Tan pronto como se tuvo noticia en la diócesis de la invasión de Ucrania por Rusia, se produjo una verdadera explosión de generosidad. Medicinas, materiales para primeros auxilios, alimentos y ropa, especialmente para bebés y niños pequeños. Del seminario salían “trailers” y auto-buses, y los autobuses volvían llenos de mujeres ucranianas con sus hijos, que dormían en una cama y se duchaban por primera vez después de varios meses, en el viaje de vuelta. Hubo ofrecimientos de hospitalidad sin condiciones. Ayuda de familias, de hombres y mujeres de todas las clases sociales.

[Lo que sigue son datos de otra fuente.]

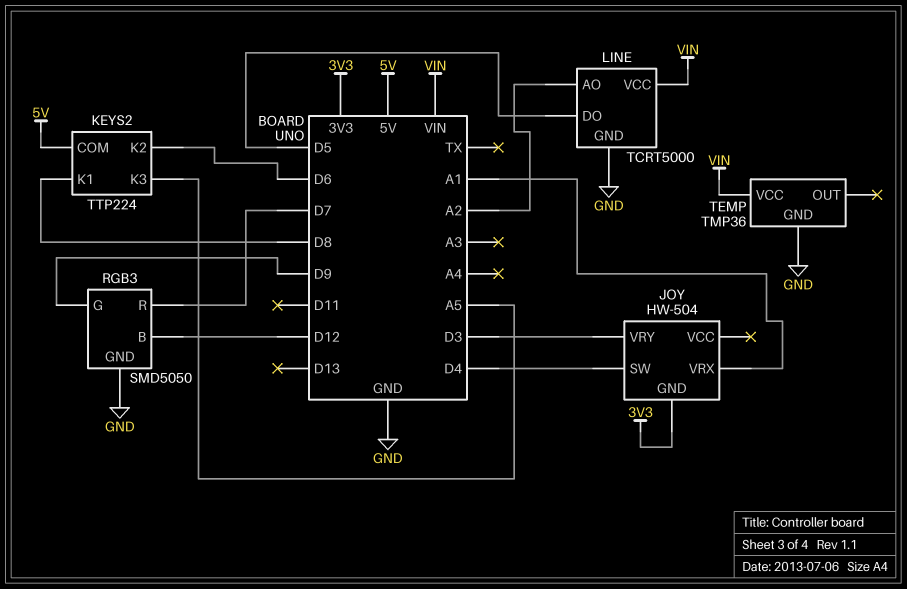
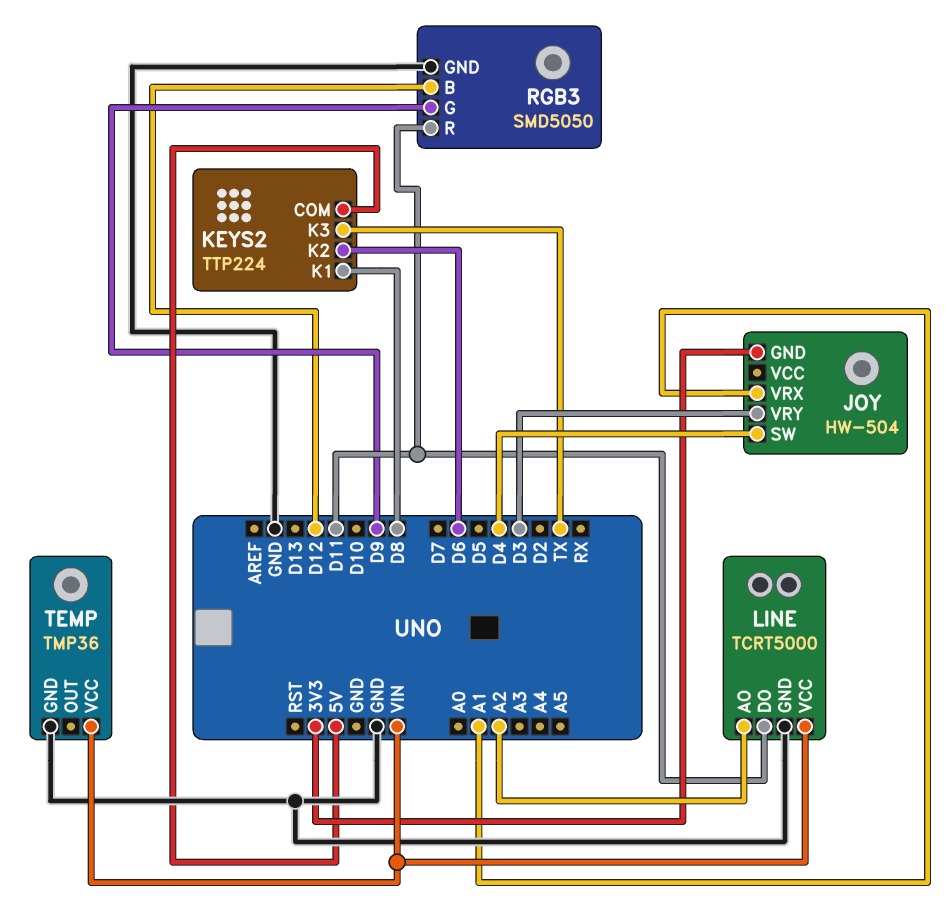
KEYS2 pin K3: A5 -> TX
LINE pin DO: D5 -> D11
RGB3 pin R: D7 -> D11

De adultos, de jóvenes, de adolescentes. De parroquias, de colegios, de personas sueltas.
En aquellas semanas se puso de manifiesto –de muchas maneras, y con la colaboración de muchas personas e instituciones, algunas de ellas no católicas y no cristianas–, la verdadera naturaleza de la Iglesia, su ser más profundo. Era una sinodalidad –un caminar juntos–, no calculada, no programada, que sacaba a la luz lo mejor de cada uno.
Hoy bastantes de esas mujeres han regresado a Ucrania, porque en las zonas en que vivían hay una relativa paz. Otras han sabido que sus familiares han muerto. Algunas han encontrado trabajo aquí, y tratamiento para sus enfermedades o para las de sus hijos. Hemos aprendido a querer a un pueblo que no conocíamos apenas. Pero, como dijo, llorando, una mujer que volvía a Ucrania a reunirse con una hija suya, muy consciente de que iba hacia la muerte: «He sido más querida en este tiempo que en toda mi vida».